Facile synthesis of platelet‐like zirconium tungstate nanostructures for high‐performance supercapacitors

Abstract

Increasing demand for electronic devices has sparked quantum of research work on energy storage systems. In the present work, we report the facile synthesis of platelet-like Zirconium tungstate (ZrW2O8 NPs) binary metal oxide via co-precipitation method. The ZrW2O8 NPs was confirmed by several physicochemical techniques. Furthermore, FESEM images proved the platelet-like morphology of ZrW2O8 NPs. The as-prepared ZrW2O8 NPs was used as electrode material in the fabrication of supercapacitors.

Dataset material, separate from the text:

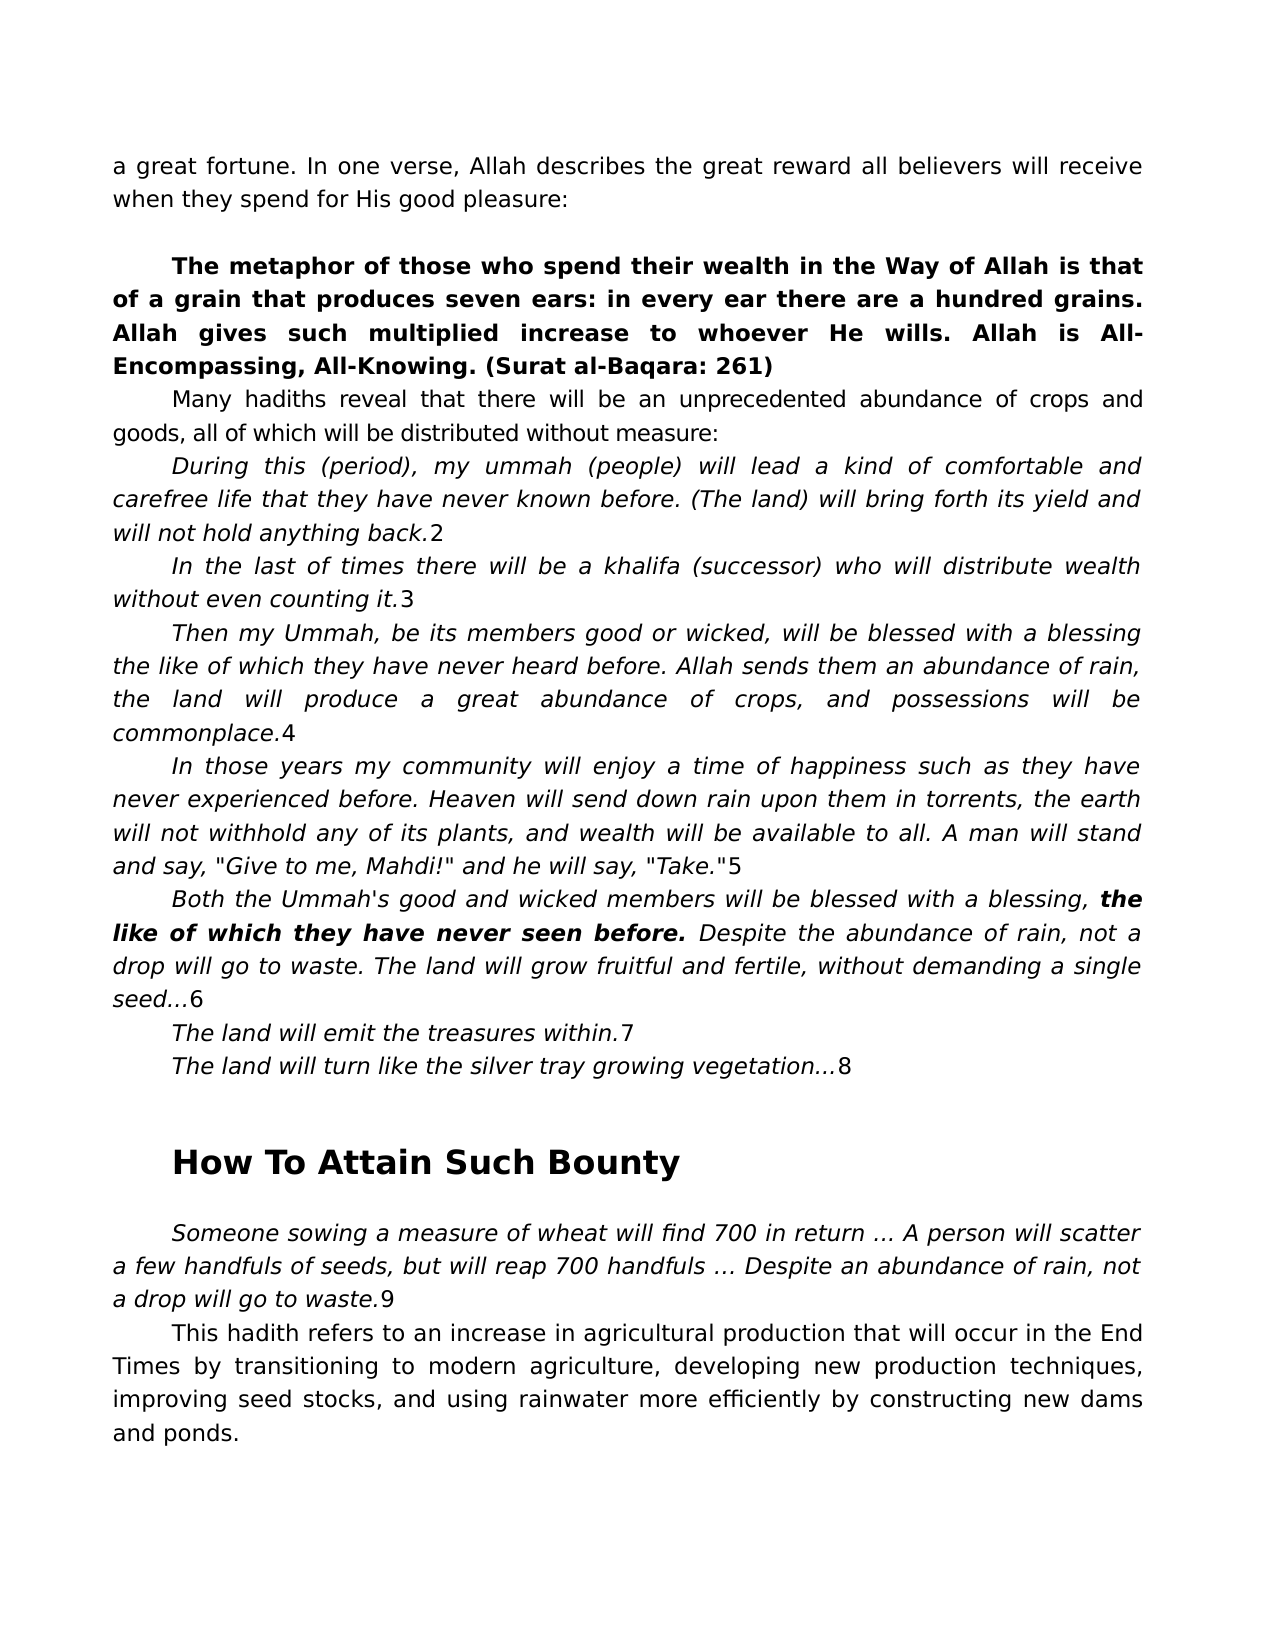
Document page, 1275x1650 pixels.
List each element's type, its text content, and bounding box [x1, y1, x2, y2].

ZrW2O8 NPs @ Ni foil shows the specific capacitance (Csp) maximum of 508 F g−1 at 5 mV/s and showed 91.3% of cyclic stability after 4000 GCD cycles. As a result, ZrW2O8 NPs was utilized as an anode electrode material to construct an asymmetric device, ZrW2O8 NPs || Activated carbon (AC). The as-fabricated device showed the energy density of 9.65 Wh kg−1 related to the power density of 299.48 W kg−1. The effective supercapacitive behavior might be due to the unique morphological features, occurrence of multiple redox sites, and enhanced electrical conductivity of ZrW2O8 NPs. Thus, all these findings account for the applicability of ZrW2O8 NPs as electrode material in high-performance supercapacitors.